What are the challenges in your view in the uptake of geospatial technology in Taiwan?
The semantic discovery of geographic information (GI) services and knowledge sharing for geospatial problems are two critical tasks for a spatial decision support system (SDSS). While discovering suitable GI services in a spatial data infrastructure (SDI) catalog, semantic heterogeneity among GI services, which is used as the main resource for GIS data and SDSS functions, is hampered. Moreover, the knowledge, namely, which GIS data, functions, and workflows are to be used, for building an SDSS for a geospatial problem is not sharable and reusable. Thus, the same GI services (i.e., GIS data and functions) and workflows are duplicated in different SDSSs.
What are the future plans of TGIC to develop and grow the geospatial industry in Taiwan?
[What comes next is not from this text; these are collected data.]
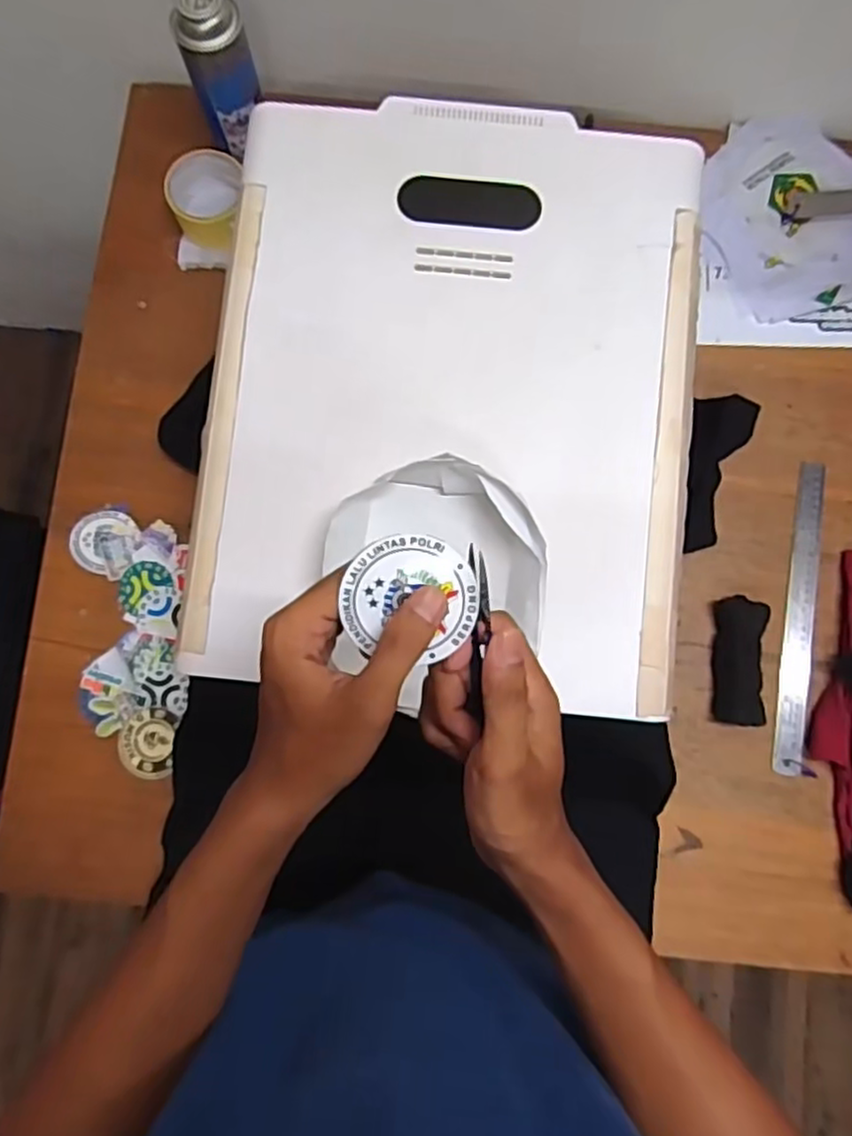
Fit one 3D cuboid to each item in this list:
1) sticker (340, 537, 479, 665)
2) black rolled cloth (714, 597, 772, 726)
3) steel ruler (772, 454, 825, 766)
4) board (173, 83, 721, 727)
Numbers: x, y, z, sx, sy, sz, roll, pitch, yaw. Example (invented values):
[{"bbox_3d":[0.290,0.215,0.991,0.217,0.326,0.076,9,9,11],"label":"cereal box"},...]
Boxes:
[{"bbox_3d":[-0.007,0.014,0.338,0.063,0.004,0.060,-1,103,-4],"label":"sticker"},{"bbox_3d":[0.316,0.093,0.703,0.044,0.027,0.123,4,83,1],"label":"black rolled cloth"},{"bbox_3d":[0.388,0.047,0.720,0.032,0.009,0.319,7,83,7],"label":"steel ruler"},{"bbox_3d":[0.022,-0.150,0.586,0.397,0.028,0.496,6,83,1],"label":"board"}]

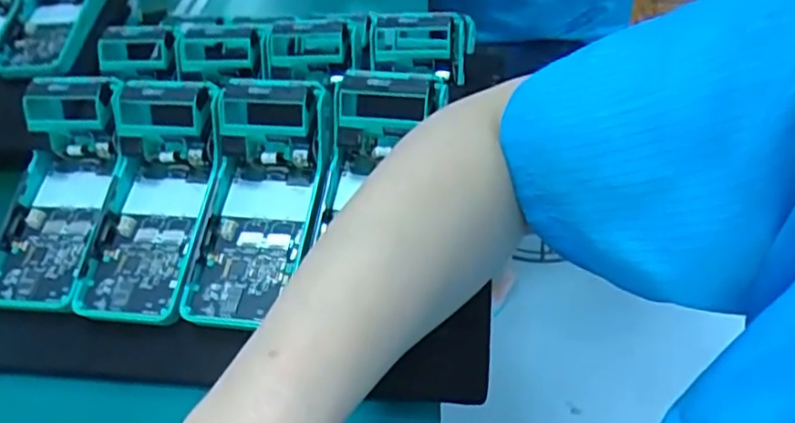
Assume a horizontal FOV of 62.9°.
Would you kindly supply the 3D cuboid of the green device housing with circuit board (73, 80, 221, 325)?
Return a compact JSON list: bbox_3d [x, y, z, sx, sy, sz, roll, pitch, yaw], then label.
[{"bbox_3d":[-0.176,-0.016,0.457,0.083,0.089,0.142,3,44,9],"label":"green device housing with circuit board"}]

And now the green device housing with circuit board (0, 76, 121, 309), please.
[{"bbox_3d":[-0.251,-0.013,0.487,0.077,0.043,0.171,3,74,9],"label":"green device housing with circuit board"}]

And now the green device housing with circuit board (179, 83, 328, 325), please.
[{"bbox_3d":[-0.096,-0.006,0.458,0.081,0.045,0.173,9,75,14],"label":"green device housing with circuit board"}]

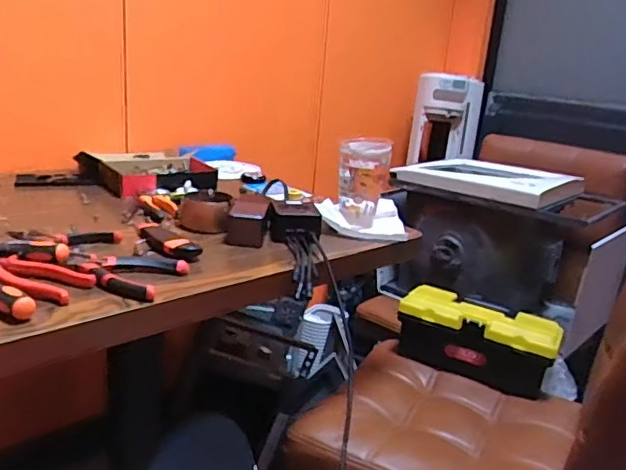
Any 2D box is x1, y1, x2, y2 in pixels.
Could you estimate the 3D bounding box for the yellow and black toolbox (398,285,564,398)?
[{"bbox_3d":[0.321,0.213,1.117,0.295,0.136,0.120,17,21,33],"label":"yellow and black toolbox"}]

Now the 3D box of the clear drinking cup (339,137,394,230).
[{"bbox_3d":[0.085,-0.092,0.958,0.081,0.144,0.097,7,17,5],"label":"clear drinking cup"}]

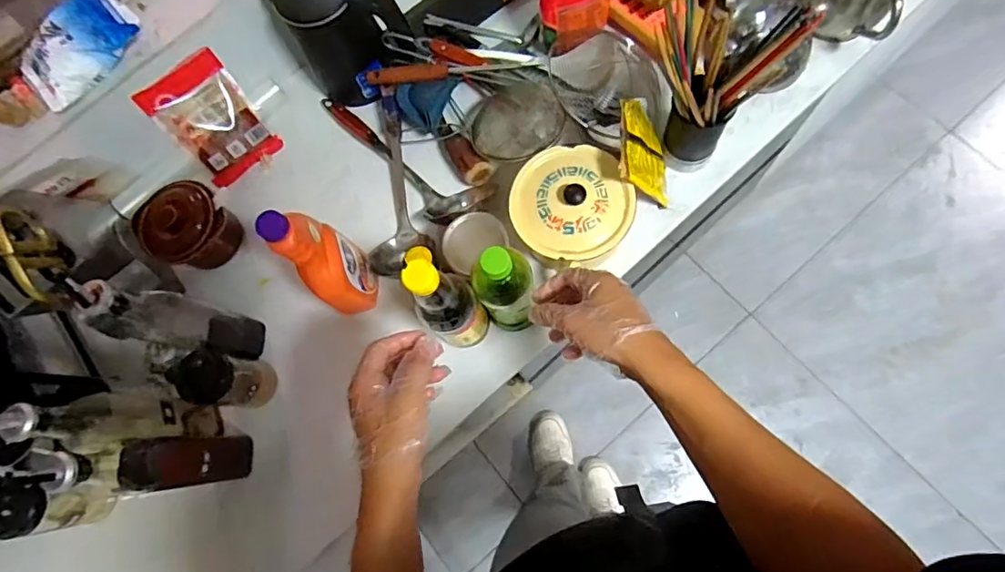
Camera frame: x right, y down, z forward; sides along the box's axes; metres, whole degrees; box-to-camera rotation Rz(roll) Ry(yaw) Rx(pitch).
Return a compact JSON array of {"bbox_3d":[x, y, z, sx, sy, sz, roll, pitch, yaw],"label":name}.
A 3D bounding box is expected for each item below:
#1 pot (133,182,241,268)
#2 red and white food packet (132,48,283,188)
[{"bbox_3d":[-0.439,-0.083,0.743,0.099,0.095,0.107,-2,74,7],"label":"pot"},{"bbox_3d":[-0.418,-0.238,0.772,0.116,0.025,0.155,-40,119,-12],"label":"red and white food packet"}]

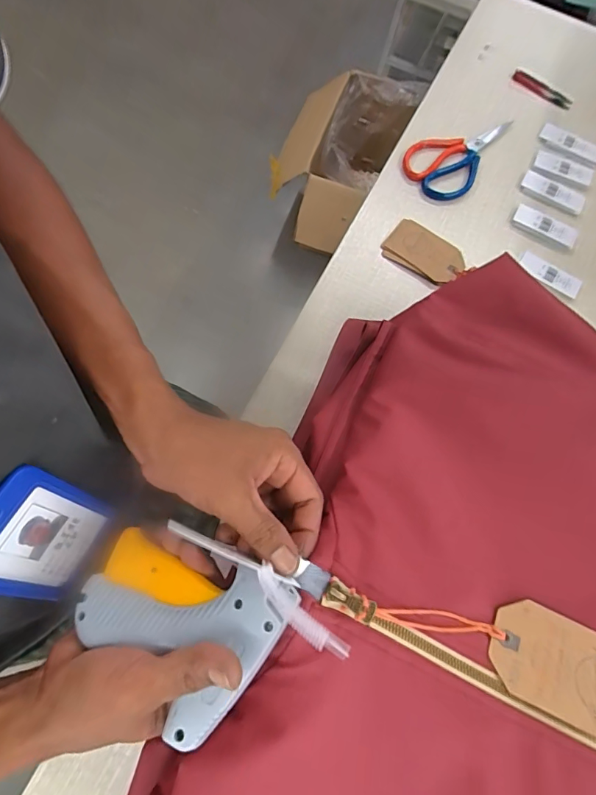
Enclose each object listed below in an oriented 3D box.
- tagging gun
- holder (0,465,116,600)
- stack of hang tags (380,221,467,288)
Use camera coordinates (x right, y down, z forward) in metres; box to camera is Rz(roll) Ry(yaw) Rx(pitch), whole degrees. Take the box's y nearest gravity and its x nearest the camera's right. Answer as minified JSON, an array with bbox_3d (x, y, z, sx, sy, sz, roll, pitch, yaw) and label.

A cyberinfrastructure (CI) aims to coordinate information and communication technologies and acts as a computational test bed to deal with the growing volume and heterogeneity of data, information and knowledge. In the geospatial domain, a geospatial cyberinfrastructure (GCI) refers to a CI that supports the management, discovery and coordination of geospatial data, information, knowledge and technologies. Using a semantic Web for geospatial semantic interoperability and geospatial knowledge sharing is one of the steps for achieving a GCI. Therefore, TGIC has proposed MAKOCI that I have mentioned, a problem-solving framework, including a web portal, ontologies engine, SDI ontology registry and service chain, along with a prototype for geospatial semantic interoperability and geospatial knowledge sharing for geospatial decisions by using ontologies, which play essential role in the semantic web. The framework and prototype illustrates the processes needed for geospatial semantic interoperability and geospatial knowledge sharing in an SDSS, along with the cooperation required between Web service providers, domain experts, SDSS developers and decision makers for a GCI.